Butternut Squash Bisque

All right, I am not reinventing the wheel here. We have all made or been subject to trying this holiday soup. However, this rendition of a great classic may get you an extra slice of Grandma’s long-awaited fruit cake … umm… never mind. Try this recipe—trust me.


  • 3 lbs. butternut squash, peeled, seeded, cubed

  • 1 large carrot, diced

  • 1 tbsp. Garam masala

  • 2 tbsp. extra-virgin olive oil

  • 2 tbsp. unsalted butter

  • 1 yellow onion, diced

  • 4 medium cloves garlic, rough chopped

  • 5 cups chicken stock

  • 1 tsp. fresh thyme, chopped

  • 1 bay leaf

  • Kosher salt to taste

  • 1/2 lemon (If not using the suggested garnish, squeeze into finished pot of soup.)


  • Preheat oven to 350°F.

  • Coat squash and carrots in olive oil, Garam masala and bake on baking sheets until browned, about 30 minutes.

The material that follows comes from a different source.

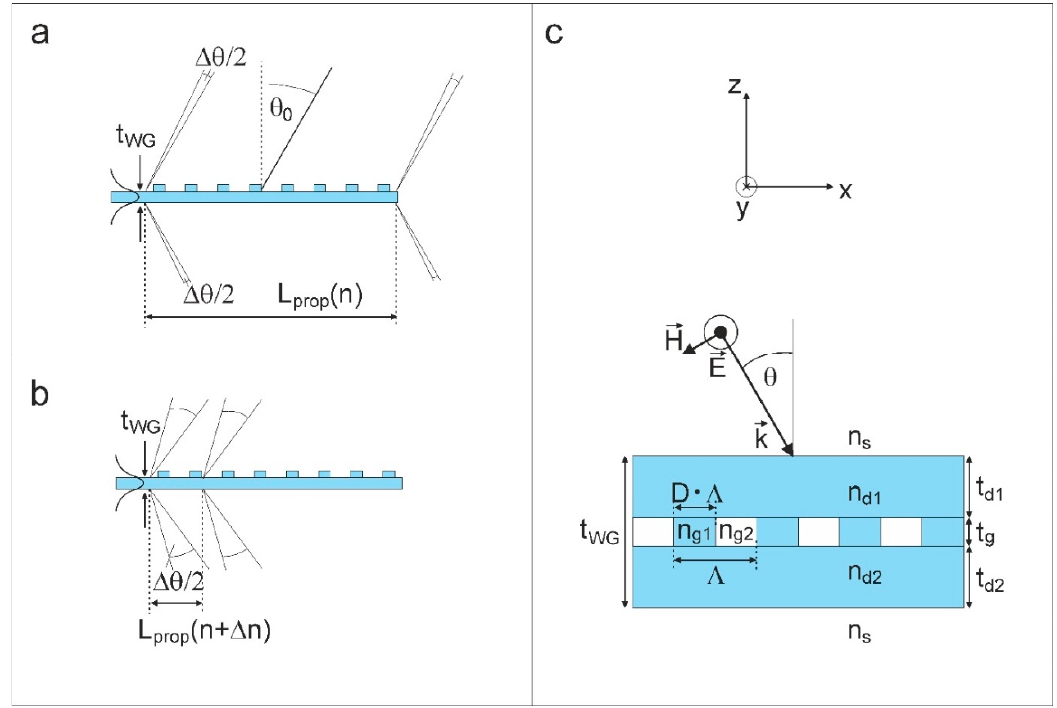
Figure 1. ( a ) A waveguide grating with an eigenmode of large propagation length L prop and, thus, a small angular divergence ∆ θ . θ 0 is the mean angle under which light is emitted; ( b ) a shorter propagation length L prop and larger ∆ θ under refractive index tuning ( n → n + ∆ n ); ( c ) the definition of the geometry parameters of the proposed waveguide grating. TE-polarized light is considered. Further details are provided in the text.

  • In a stock pot, cook butter over medium-high heat until brown. Add garlic and onions and cook on low for 5 minutes.

  • Add browned squash and carrots. Deglaze and scrape roasting pans with some chicken stock and add to stock pot.

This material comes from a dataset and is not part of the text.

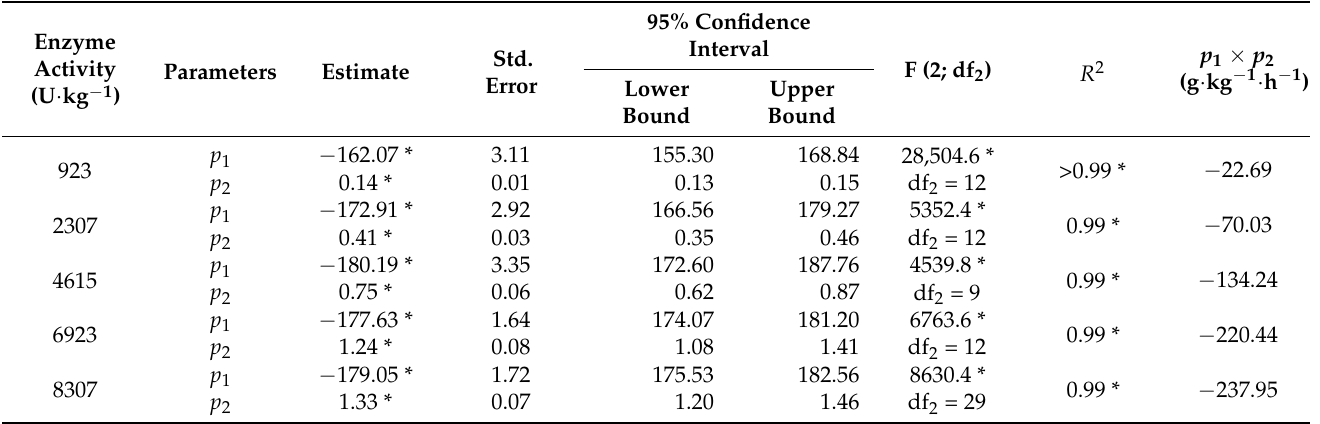
Table 2. Estimated parameters for the saturation model (Equation (7)) for different enzyme activities (rounded for two digits), their standard errors and 95 % confidence intervals together with the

  • Add all chicken stock to pot with bay leaf and simmer over medium heat for 10 minutes.

  • Discard bay leaf.

  • Use a stick blender or blender and blend until soup is smooth.

  • Return to heat to serve.

  • To garnish, mix one part sour cream to one part buttermilk. Spoon on top of each serving or use a squeeze bottle for restaurant “fanciness."